Murkowski has made the biggest noise in Congress about the EPA's December endangerment finding. Last month Murkowski, along with a number of Republicans and a few Democrats, introduced a bipartisan "disapproval resolution" to block the EPA's effort to regulate GHG emissions under the CAA (see Daily GPI, Jan. 22). EPA regulation of GHG emissions could effectively be negated if Murkowski's disapproval resolution is ratified.
She is expected to bring up the resolution for a vote on the Senate floor in either early or mid-March, said Murkowski spokesman Robert Dillon. The resolution would only require 51 votes to pass the Senate, but it is much less likely to receive a favorable vote in the House where leaders are strong supporters of GHG regulations.
Moving to the other end of Pennsylvania Avenue, President Obama is expected to roll out incentives for natural gas during a speech to the Business Roundtable in Washington, DC, Wednesday.
"The Obama administration looks poised to provide an answer to the question raised by natural gas' absence in the Clean Energy Standard that was made public last week. A program of incentives to encourage conversion of coal plants to natural gas is allegedly in the offing, but details are scant. There is some speculation that this program could be modeled on a 'cash for clunkers' concept," said energy analyst Christine Tezak of Robert W. Baird & Co.

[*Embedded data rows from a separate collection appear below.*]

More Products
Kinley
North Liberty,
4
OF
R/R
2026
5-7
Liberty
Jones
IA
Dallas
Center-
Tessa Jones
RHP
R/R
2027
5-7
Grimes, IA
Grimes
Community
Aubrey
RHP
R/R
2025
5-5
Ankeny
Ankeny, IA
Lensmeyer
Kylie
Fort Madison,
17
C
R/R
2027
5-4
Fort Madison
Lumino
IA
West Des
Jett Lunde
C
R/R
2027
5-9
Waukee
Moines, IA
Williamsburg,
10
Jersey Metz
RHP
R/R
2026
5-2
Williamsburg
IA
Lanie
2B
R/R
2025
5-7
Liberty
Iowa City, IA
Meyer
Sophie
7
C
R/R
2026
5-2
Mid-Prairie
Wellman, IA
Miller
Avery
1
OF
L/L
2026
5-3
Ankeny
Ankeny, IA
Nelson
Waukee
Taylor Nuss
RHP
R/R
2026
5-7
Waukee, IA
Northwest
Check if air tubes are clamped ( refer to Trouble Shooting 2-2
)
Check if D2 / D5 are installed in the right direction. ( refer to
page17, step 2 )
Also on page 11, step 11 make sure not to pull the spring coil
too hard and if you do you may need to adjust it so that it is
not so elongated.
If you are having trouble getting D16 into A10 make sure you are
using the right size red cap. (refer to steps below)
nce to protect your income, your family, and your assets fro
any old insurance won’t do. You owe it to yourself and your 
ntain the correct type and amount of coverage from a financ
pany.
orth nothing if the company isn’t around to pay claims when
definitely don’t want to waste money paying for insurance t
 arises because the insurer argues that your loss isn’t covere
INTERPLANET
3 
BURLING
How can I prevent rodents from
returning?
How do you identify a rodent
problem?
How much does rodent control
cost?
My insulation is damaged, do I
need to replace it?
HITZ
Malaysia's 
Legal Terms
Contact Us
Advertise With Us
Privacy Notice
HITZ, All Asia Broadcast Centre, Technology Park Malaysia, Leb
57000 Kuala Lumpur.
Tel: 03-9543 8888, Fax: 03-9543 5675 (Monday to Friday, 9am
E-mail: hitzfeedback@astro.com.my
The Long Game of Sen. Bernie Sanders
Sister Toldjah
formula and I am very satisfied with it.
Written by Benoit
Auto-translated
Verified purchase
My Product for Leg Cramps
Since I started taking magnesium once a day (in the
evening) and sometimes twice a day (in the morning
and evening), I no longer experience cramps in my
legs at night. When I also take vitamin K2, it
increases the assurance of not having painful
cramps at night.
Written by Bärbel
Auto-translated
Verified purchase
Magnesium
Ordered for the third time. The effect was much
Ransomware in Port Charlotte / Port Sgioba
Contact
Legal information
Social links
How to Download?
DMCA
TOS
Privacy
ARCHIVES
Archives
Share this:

"How a White House overture for natural gas power plants will be received is unclear. Renewable energy advocates may not be pleased, and environmentalists already unhappy with the Obama administration's recent enthusiasm for nuclear power may similarly be unimpressed with this tack. More importantly, it's not clear yet whether any proposal from the administration will convince Republicans currently opposed to the administration's goal of moving an 'energy + climate" bill this year to change their minds," she said.